→ **Required actions**:
(a) Translate into Spanish the following sentence from the R workshop discussion: "I find that scripting a for loop takes about the same amount of time as lapply."
(b) Carry on the R workshop discussion from the point at which it stops.

Discussion during Workshop

Please click on the title to see the session description

Tuesday, September 22, 2020

Is there any difference in R between ' and "?

You can use them interchangeably, but it can be useful if you have a conjunction or some other text that uses ' or ' (e.g., 'can't' or 'as I quote 'blah' '). If you have both ' and ' in your text, then you need to use a regex format, which is a whole other can of beans.

To learn more about regex: https://regexr.com/

Tuesday, September 22, 2020

So are your data all is csv or excel on a desktop? Can you also pull datasets from a server? Does that require using github?

Nope! You can load and work with almost all kinds of data!

Tuesday, September 22, 2020

What is the difference between "=" and "<-"?

the use of '=' as an assignment operator dates back to Fortran and other early generation programming languages. Given that '=' has a predefined meaning in mathematics, I agree it's a bad choice of symbols for an assignment operator.

Further explanation here on the '=' and '<-' discussion: https://stackoverflow.com/questions/1741820/what-are-the-differences-between-and-assignment-operators-in-r

Tuesday, September 22, 2020

Is there anything that can be done with vectorization that can't be done with loops?

One thing is that there are functions that can parallel process operations on elements of the list. There are different more 'for' looking functions that can do can also parallel process things. Another difference is that any assignment in a for loop appears in the global environment if the operations were done in something like lapply they would not.

This is a great overview of the pros and cons of vectorization and looping: https://bookdown.org/rdpeng/rprogdatascience/vectorized-operations.html

Tuesday, September 22, 2020

How does time saved running your vectorized code trade off against extra time and effort needed to figure out how to write it, versus just looping?

I find that scripting a for loop takes about the same amount of time as lapply. If you have operations where subsequent iterations depend on the results of prior iterations, I find it's better to use a for loop.

And FYI, vectorization is also an option in matlab and Gauss, in case anyone uses those languages... https://bookdown.org/rdpeng/rprogdatascience/

Tuesday, September 22, 2020

Is there a NOAA color palette we can load?

https://www.cio.noaa.gov/noaa-style-guide/design-elements-left-nav.html

https://github.com/emilyhmarkowitz/NOAAFisheriesComms

https://github.com/James-Thorson-NOAA/VAST/issues/163

https://github.com/jordanwatson/NOAA_Branding/blob/master/NOAA_branding_508.R

Another package I use sometimes (and Jordan mentions above) for color palettes is RColorBrewer.

You can see some of the options here: https://www.r-graph-gallery.com/38-rcolorbrewers-palettes_files/figure-html/thecode-1.png and https://colorbrewer2.org/

Wednesday, September 23, 2020

Does the online material show how you set up the SQL database on Amazon? Step by step?

[good question]

Wednesday, September 23, 2020

What does API stand for?

→ **Recorded data**:
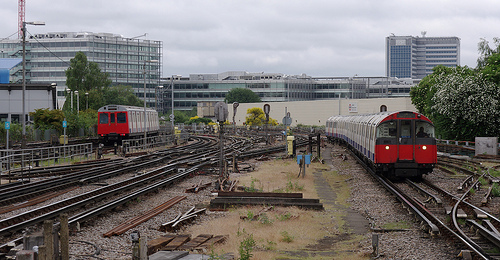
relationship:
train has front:
[95, 103, 161, 137] [95, 105, 128, 138]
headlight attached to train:
[385, 143, 392, 151] [324, 111, 440, 179]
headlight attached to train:
[423, 144, 428, 150] [324, 111, 440, 179]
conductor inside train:
[417, 124, 430, 136] [324, 111, 440, 179]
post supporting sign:
[299, 155, 307, 179] [296, 152, 313, 162]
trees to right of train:
[410, 37, 500, 144] [324, 111, 440, 179]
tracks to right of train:
[0, 123, 313, 259] [95, 103, 161, 137]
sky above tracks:
[0, 2, 500, 77] [0, 123, 313, 259]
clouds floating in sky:
[1, 2, 499, 76] [0, 2, 500, 77]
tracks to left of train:
[0, 123, 313, 259] [324, 111, 440, 179]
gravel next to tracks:
[64, 166, 221, 259] [0, 123, 313, 259]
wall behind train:
[228, 96, 424, 128] [324, 111, 440, 179]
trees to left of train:
[59, 50, 140, 110] [95, 103, 161, 137]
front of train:
[374, 111, 439, 179] [324, 111, 440, 179]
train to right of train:
[324, 111, 440, 179] [95, 103, 161, 137]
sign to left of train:
[296, 152, 313, 162] [324, 111, 440, 179]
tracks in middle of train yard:
[0, 123, 313, 259] [1, 120, 499, 259]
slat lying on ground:
[103, 193, 186, 238] [0, 126, 500, 259]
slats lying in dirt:
[210, 189, 322, 206] [169, 146, 377, 259]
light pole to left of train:
[22, 20, 48, 134] [95, 103, 161, 137]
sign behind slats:
[296, 152, 313, 162] [210, 189, 322, 206]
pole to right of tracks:
[285, 135, 296, 156] [0, 123, 313, 259]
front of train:
[95, 105, 128, 138] [95, 103, 161, 137]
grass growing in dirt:
[238, 236, 256, 259] [169, 146, 377, 259]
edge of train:
[131, 108, 160, 135] [95, 103, 161, 137]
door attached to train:
[396, 118, 413, 160] [324, 111, 440, 179]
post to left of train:
[299, 155, 307, 179] [324, 111, 440, 179]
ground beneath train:
[0, 126, 500, 259] [95, 103, 161, 137]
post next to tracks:
[169, 73, 180, 130] [0, 123, 313, 259]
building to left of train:
[0, 32, 162, 108] [95, 103, 161, 137]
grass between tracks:
[487, 167, 500, 182] [355, 154, 500, 259]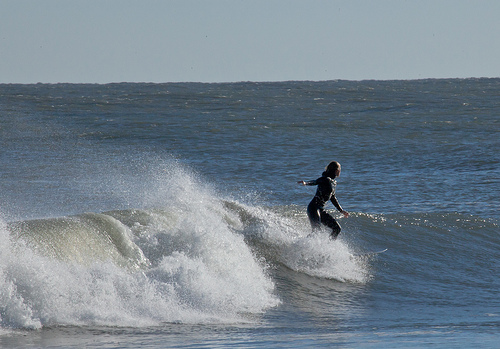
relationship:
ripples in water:
[148, 85, 357, 134] [3, 69, 498, 345]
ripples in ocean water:
[289, 203, 499, 230] [1, 82, 498, 347]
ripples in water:
[289, 203, 499, 230] [3, 69, 498, 345]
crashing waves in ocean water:
[4, 202, 271, 347] [1, 77, 499, 347]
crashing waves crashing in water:
[0, 192, 373, 348] [3, 69, 498, 345]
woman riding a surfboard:
[297, 161, 351, 244] [346, 237, 391, 259]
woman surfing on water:
[290, 160, 348, 256] [132, 262, 444, 321]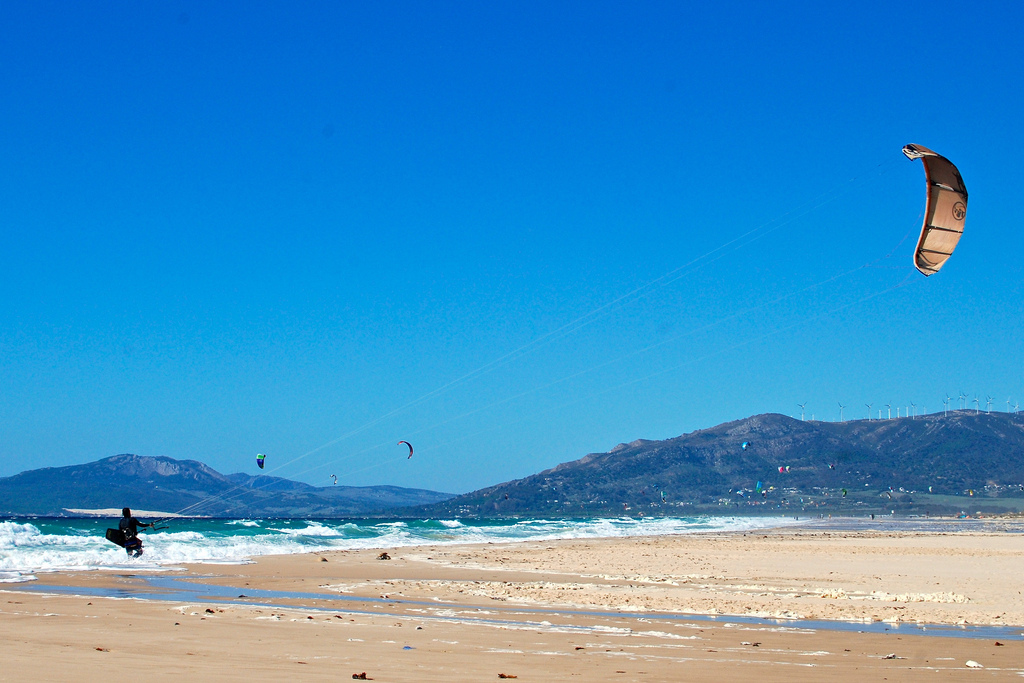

→ **Answers for this exercise**:
(a) Me parece que escribir un bucle for lleva aproximadamente el mismo tiempo que usar lapply.

(b)
'Application programming interface' For more information about getting access to the Census Bureau's API: https://www.census.gov/data/developers.html. For more information youcan 'request a key' from there. https://github.com/sboysel/fredr, for pulling time series from st louis fed.

Wednesday, September 23, 2020

Anyone estimating the economic costs of the MSA data confidentiality requirements?

The costs come in at so many levels. Burden on the analyst is one, but information that can't be used by industry or in management also surely has a huge cost

Thursday, September 24, 2020

To what degree is the purpose of your coding structure to help you organize your own work versus to make it understandable to others?

Both! So much more to talk about on that!

Thursday, September 24, 2020

What level of QAQC/peer review do folks use in their code?

Good comments are essential for this. NWFSC (?) uses pretty rigorous code review, but it's very ad hoc - just checking things that occur to us at the time.

One idea: I've tried setting up companion excel files to record standard checks like min 10% check on some calcs or checks of data frame dimensions when filtering. Having the author set up what needs to be checked is helpful, but we didn't get very far with this. This was a practice I carried over from a private consulting firm, but we haven't gotten people in the habit in our branch (yet - fingers crossed).

One of the videos I put up on the Workshop website has a bit of a deep dive into the here() package.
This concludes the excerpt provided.